それが心臓付近に出来た事により、心臓の機能が低下し、
胸に水が溜まってしまったのでは無いか、と。
その、水風船のような“何か”を切り、取り出した。
針で突いてみると、中から(おそらく)血液がこぼれた。
水風船のような袋、それが何か?を調べてもらうべく、検査機関への依頼をお願いした。
検査機関は、所見、絵的な事での見解の部分が多く、
私はじめ、素人が求めるような回答を得られないかも…と、アドバイスは頂いてたのだが、
せっかく見つけた真実なので、できる所までは突き詰めようと。
・病理組織学的診断 胸膜由来の嚢胞(のうほう)
・所見
検体は大型嚢(のう)胞で、のう胞腔内は流出のためか空虚で、
のう胞壁の内腔側は部分的であるが、
一層の扁平から立方の上皮細胞で覆われています。
その直下には膠原線維性の比較的厚い層があり、
リンパ球を主体とした形質細胞を混じた高度瀰慢性細胞浸潤が、
広範囲に認められます。
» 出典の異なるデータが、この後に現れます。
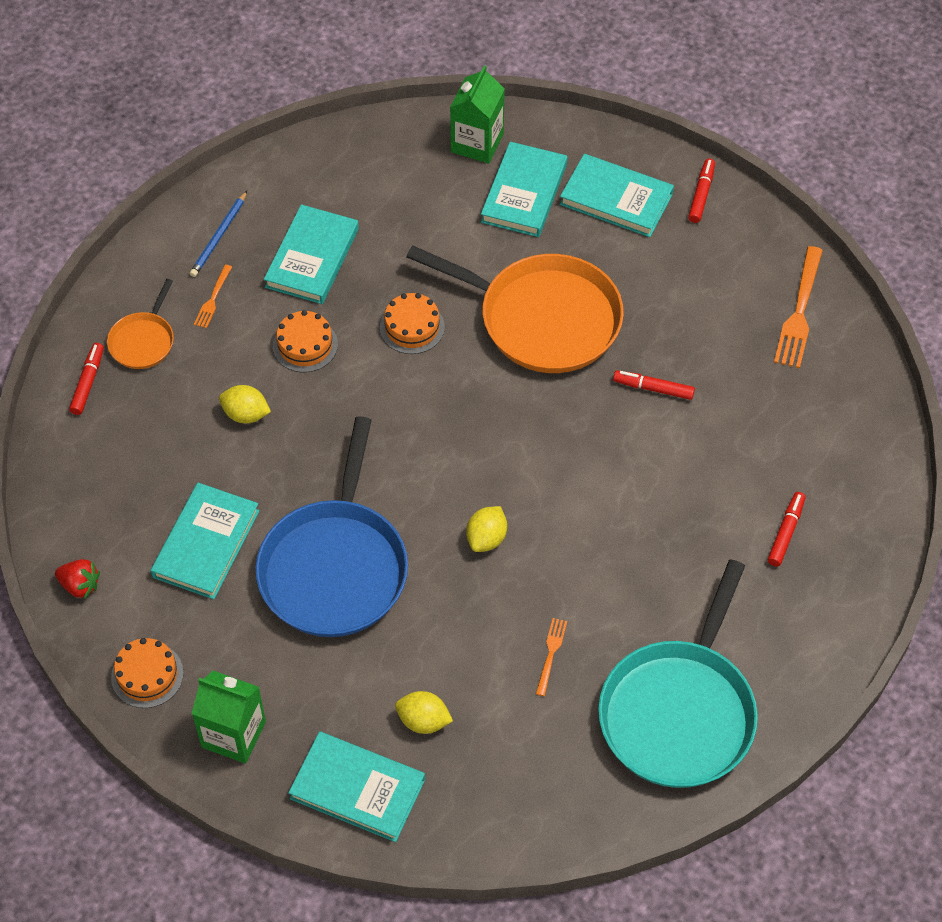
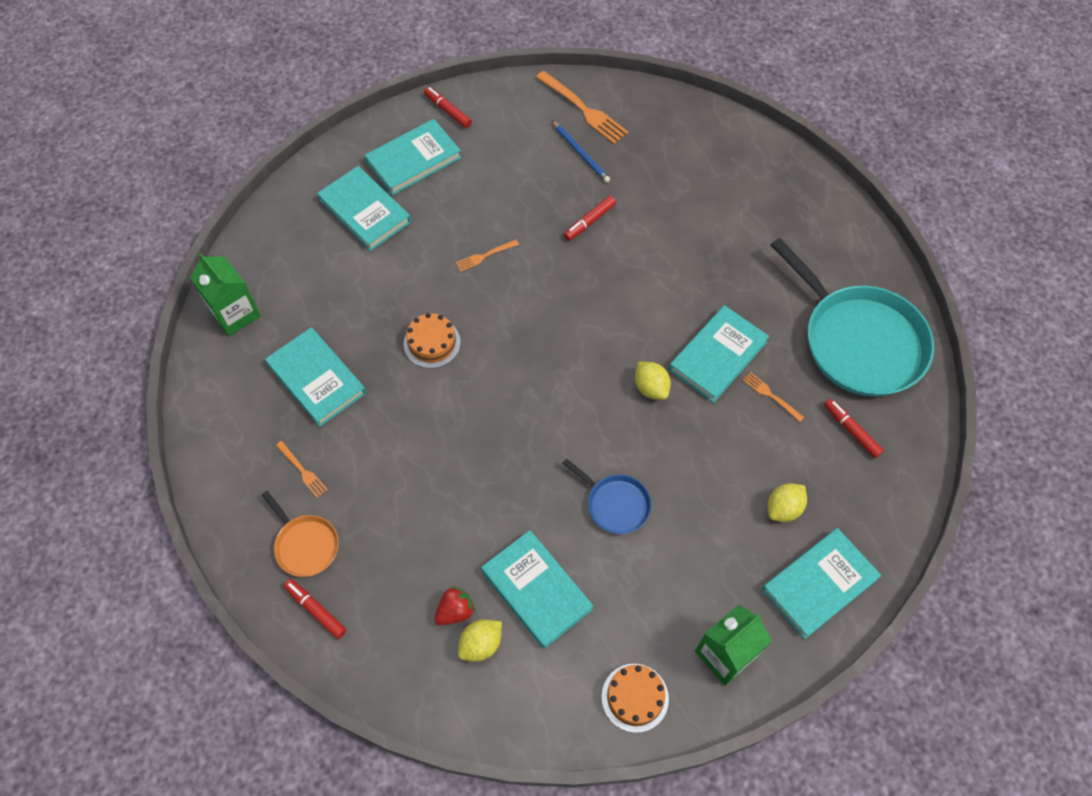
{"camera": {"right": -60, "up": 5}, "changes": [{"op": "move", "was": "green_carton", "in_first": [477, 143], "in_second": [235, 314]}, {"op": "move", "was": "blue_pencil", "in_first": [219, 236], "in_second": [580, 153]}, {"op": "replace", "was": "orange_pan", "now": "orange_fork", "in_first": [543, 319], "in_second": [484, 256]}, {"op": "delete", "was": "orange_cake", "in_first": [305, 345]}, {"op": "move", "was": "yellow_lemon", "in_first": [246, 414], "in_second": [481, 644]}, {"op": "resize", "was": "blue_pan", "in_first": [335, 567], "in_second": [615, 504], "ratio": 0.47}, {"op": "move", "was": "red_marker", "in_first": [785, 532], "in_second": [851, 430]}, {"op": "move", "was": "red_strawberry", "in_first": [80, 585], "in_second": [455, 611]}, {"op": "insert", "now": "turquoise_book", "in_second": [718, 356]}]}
その中には石灰沈着が散在性に認められ、
その周囲では異物巨細胞を混じた肉芽組織の形成がみられます。
また別の場所では何か特定できませんが、
黒褐色の異物を貧食している多数のマクロファージが集積しています。
のう胞壁を覆う内腔側の一層の細胞はおそらく中皮細胞と考えられ、
壁側か臓側かわかりませんが、胸壁の胸膜由来の嚢胞ではないかと思います。
・コメント
リンパ球など慢性炎症細胞浸潤が主体で、石灰沈着などがあり、
かなり古くから存在している嚢胞のようにみえます。
腫瘍性の変化はみられませんでした。
素人には、さっぱりわからないかと…。
何らかの原因で、胸の中の壁の皮が、膨らみ弛み、袋状になり、
そこへ血液(水)が入り、大きくなり…側の心臓に影響を及ぼし、
心臓の動きを低下させてしまった。てな感じか。
問題は、何故、その袋が出来たのか…。
外傷(胸を強く打ちつけたとか)からは、考えにくい。
遺伝など先天性も、可能性は無いとは言い切れないが…。
心臓疾患があったために、その袋が出来てしまった?というのは、
どちらかと言うと、逆、袋が出来てしまったために、
いわゆる心臓病のような状態になったのでは、と。
何故、その袋が出来たのか…。 …ストレスか…。
他、胃腸肝臓、見れる範囲で診て頂きましたが、
素人目で見てもわかるぐらい、恐ろしいまでもキレイでした…。
“病気を思わせる、色、形はどこにも無い”
ただ、ただ、その水風船が心臓の近くにできたから…
それで、胸に水が溜まってしまっただけ…。
もし、その袋を外から針で突いて、破いてあげる事だけで、解決したのであれば…
…非常に残念だ、と先生…。
追記・終わりの処置。
嚢胞を取り出し、胸の中の水を、ガーゼで染ませて減らし、
新しいガーゼを体内に入れ、普段通り、縫い合わせ、
体についた血を噴いて(そんな多くは無いです)終わりです。
最後、縫い合わせる前に、体内にガーゼを入れる意味がわからなかったんですが、
体内に残っている血液を吸収させるため、だそうです。
体型を整えるため、とばかり思ってました。
体型だけであれば、肋骨があるので、それを取り除かない限り、ある程度は保てますが、
ガーゼを入れてなければ、縫い目から血液が滲み出てきます。